The roof once more securely overhead, the stone masons came back and finished their job. Falsework was hurriedly torn down, and Julie and I became the first immigrants to this new world on September 1, 1969.

Of course, because of the lost time, there were no kitchen cabinets, no finished flooring, no furnace and no walls or closets for the bedroom. The only finished room in the house was the bathroom-a concession to Julie. I had managed to get the curved ceiling and the inside walls plastered, but that was it. We lived out of cardboard boxes for three months while I finished the house. My days were filled with laying tile, suspending the fireplace, installing cabinets and adding the innumerable finishing touches that magically make a house into a home.

But, even after it was finished, the hyperbolic paraboloid had another lesson to teach us.

The next spring, on the first really warm day of the year, I was in town on business when I received a panic call from Julie by radio-telephone. "The fireplace chimney is breaking! It's making terrible sounds. I think it's going to fall down. What shall I do?"

"Get out of the house!" I shouted. "I'll be there as soon as possible." The vision of the 750-pound, bell-shaped chimney crashing to the floor caused me to finish my business in minutes, but by the time I arrived home the day had cooled down and so had Julie. There were no "terrible sounds" coming from the chimney, and a quick tour of inspection showed nothing amiss.

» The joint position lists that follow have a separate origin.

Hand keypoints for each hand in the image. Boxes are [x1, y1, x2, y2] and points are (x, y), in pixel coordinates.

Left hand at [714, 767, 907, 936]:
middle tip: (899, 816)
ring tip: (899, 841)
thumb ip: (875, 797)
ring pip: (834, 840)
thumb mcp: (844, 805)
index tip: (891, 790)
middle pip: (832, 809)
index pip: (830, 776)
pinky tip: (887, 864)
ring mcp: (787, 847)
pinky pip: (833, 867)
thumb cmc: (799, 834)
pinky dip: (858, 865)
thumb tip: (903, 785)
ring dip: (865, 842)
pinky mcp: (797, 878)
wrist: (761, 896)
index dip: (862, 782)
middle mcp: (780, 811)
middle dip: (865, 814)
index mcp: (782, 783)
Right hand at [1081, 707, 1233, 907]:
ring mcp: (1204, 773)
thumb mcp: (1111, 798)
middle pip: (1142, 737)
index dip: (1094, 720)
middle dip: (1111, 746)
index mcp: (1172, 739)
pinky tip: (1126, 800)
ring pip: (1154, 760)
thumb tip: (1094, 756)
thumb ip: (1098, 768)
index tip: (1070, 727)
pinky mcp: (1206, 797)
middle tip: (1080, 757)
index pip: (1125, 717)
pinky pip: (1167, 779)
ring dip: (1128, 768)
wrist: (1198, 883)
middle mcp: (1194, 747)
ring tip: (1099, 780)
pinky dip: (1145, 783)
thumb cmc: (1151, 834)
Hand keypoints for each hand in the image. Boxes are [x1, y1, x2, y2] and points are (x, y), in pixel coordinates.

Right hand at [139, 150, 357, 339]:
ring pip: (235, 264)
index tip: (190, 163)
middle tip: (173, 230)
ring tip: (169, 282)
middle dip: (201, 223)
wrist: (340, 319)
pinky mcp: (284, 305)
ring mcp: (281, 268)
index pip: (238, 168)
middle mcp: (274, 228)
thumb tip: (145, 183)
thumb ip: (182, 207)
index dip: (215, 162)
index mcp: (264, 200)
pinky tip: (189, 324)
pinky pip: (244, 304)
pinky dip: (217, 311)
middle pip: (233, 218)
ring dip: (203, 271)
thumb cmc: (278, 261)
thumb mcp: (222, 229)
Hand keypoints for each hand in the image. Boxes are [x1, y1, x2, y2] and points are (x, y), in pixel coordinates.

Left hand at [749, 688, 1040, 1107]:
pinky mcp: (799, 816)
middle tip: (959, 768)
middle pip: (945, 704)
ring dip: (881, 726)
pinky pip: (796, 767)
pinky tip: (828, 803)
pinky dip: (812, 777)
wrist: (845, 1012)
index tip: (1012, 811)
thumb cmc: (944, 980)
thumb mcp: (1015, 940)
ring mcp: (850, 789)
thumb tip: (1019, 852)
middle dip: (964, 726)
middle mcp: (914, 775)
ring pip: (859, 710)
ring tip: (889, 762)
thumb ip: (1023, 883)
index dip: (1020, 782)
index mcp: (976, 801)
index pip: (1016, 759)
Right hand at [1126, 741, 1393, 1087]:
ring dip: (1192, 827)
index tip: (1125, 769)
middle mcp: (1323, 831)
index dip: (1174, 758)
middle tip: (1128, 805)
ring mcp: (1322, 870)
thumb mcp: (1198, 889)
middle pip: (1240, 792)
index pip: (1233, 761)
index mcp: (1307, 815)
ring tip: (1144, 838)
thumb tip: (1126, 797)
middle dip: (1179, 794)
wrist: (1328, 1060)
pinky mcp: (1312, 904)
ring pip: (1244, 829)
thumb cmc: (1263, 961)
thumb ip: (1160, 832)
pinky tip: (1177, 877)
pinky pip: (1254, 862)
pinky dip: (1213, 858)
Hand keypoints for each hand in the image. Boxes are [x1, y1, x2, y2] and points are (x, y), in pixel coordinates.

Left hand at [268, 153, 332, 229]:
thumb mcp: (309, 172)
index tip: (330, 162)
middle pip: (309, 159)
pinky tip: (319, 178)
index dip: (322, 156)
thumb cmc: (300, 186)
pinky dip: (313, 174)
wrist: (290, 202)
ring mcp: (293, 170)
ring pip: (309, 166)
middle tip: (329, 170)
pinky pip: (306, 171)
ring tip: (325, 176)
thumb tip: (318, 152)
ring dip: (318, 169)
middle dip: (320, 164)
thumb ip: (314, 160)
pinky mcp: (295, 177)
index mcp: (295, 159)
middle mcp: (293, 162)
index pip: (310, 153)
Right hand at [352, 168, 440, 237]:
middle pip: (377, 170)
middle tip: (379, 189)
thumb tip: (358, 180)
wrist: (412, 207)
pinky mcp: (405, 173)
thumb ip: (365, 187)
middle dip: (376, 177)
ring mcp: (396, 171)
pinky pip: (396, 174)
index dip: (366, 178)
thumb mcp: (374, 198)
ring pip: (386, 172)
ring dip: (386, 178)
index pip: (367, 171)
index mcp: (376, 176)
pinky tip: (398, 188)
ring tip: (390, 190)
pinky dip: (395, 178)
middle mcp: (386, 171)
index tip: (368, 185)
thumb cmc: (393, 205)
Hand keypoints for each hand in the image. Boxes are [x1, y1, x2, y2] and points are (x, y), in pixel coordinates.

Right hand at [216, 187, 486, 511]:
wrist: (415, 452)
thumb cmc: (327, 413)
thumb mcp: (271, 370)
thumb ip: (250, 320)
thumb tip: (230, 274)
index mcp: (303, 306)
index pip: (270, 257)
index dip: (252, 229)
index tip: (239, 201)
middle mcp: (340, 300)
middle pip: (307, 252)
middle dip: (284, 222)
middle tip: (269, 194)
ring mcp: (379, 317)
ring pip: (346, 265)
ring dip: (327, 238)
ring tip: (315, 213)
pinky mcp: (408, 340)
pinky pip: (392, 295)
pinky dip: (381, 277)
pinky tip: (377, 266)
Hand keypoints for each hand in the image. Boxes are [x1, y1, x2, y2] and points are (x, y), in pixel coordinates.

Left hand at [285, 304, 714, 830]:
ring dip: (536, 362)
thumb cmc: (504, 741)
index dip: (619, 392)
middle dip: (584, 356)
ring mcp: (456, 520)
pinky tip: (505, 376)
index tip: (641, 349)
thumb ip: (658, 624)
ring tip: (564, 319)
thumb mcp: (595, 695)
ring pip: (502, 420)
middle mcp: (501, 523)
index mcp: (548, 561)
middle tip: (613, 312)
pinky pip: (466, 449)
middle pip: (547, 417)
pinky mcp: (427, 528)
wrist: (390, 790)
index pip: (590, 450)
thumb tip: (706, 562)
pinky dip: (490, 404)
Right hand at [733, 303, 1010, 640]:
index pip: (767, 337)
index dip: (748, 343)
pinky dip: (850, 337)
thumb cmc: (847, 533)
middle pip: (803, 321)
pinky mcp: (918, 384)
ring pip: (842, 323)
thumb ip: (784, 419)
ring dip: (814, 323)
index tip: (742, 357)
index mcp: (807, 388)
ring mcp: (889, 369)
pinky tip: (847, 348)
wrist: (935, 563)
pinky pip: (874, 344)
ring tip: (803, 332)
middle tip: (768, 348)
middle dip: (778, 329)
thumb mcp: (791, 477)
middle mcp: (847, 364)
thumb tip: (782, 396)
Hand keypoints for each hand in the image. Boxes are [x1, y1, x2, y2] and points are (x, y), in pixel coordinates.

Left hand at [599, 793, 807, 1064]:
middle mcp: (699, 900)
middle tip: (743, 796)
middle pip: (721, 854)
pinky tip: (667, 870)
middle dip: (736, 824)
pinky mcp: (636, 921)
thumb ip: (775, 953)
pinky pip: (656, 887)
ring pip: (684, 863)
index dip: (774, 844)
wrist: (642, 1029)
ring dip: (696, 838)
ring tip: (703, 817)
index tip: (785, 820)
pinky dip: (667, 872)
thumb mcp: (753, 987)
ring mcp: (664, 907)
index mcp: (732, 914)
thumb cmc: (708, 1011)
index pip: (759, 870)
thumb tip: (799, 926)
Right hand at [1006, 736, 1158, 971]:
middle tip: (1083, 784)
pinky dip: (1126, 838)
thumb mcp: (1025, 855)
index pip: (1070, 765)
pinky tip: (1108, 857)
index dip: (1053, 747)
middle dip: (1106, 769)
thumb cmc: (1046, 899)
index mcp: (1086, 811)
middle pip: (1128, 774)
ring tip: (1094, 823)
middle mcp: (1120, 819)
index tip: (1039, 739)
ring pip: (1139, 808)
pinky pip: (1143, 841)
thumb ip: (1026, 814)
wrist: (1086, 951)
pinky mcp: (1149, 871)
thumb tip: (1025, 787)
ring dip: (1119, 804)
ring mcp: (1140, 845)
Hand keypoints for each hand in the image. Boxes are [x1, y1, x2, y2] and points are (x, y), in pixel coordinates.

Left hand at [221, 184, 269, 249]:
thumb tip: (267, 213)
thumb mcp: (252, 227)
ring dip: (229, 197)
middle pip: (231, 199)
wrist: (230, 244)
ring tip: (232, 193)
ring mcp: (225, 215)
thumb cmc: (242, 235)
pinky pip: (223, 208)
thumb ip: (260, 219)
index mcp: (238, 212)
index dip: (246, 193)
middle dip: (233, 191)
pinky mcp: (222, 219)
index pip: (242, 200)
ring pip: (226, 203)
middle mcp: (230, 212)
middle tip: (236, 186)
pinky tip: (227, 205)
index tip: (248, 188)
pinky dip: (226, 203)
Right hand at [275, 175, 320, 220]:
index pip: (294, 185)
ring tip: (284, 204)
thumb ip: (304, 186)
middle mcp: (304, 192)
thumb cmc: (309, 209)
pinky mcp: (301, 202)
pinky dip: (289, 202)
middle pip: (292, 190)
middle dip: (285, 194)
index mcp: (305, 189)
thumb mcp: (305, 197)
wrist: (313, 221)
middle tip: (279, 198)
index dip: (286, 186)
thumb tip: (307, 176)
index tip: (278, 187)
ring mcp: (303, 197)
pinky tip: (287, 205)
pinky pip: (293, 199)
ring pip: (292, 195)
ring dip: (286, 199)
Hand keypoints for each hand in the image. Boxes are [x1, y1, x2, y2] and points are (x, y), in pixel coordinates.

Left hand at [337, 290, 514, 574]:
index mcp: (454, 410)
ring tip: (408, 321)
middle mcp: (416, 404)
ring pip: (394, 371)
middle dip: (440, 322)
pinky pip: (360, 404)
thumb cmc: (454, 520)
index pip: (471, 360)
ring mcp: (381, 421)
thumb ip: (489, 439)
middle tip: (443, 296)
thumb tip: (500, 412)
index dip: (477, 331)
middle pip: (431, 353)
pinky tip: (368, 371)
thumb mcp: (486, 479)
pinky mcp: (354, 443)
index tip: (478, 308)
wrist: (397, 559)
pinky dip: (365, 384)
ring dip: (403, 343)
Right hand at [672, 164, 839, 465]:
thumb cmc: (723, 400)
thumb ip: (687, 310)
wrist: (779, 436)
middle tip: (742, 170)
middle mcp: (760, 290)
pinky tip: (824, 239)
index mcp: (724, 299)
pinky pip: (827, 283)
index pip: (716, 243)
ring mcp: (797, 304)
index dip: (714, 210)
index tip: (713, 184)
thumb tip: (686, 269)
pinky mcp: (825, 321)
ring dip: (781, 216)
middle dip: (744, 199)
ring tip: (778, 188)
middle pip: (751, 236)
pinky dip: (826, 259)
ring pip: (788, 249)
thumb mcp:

The next day dawned bright and clear. The morning sun soon had the house up to 80°F in a demonstration of solar heat. I was standing on top of the stepladder, checking the chimney where it was suspended from the roof, when suddenly there was a loud report, like a pistol shot. It startled me, and I almost fell off the ladder. The shot was followed by another, then another. Unable to locate the source of these noises, I timidly climbed down the ladder, not knowing whether to run, jump or hide. Julie was out on the patio, shouting at me through the screen door to get out of the house, which was starting to sound like a shooting gallery in a penny arcade. Little puffs of white powder drifted down from the ceiling-and that was the first clue.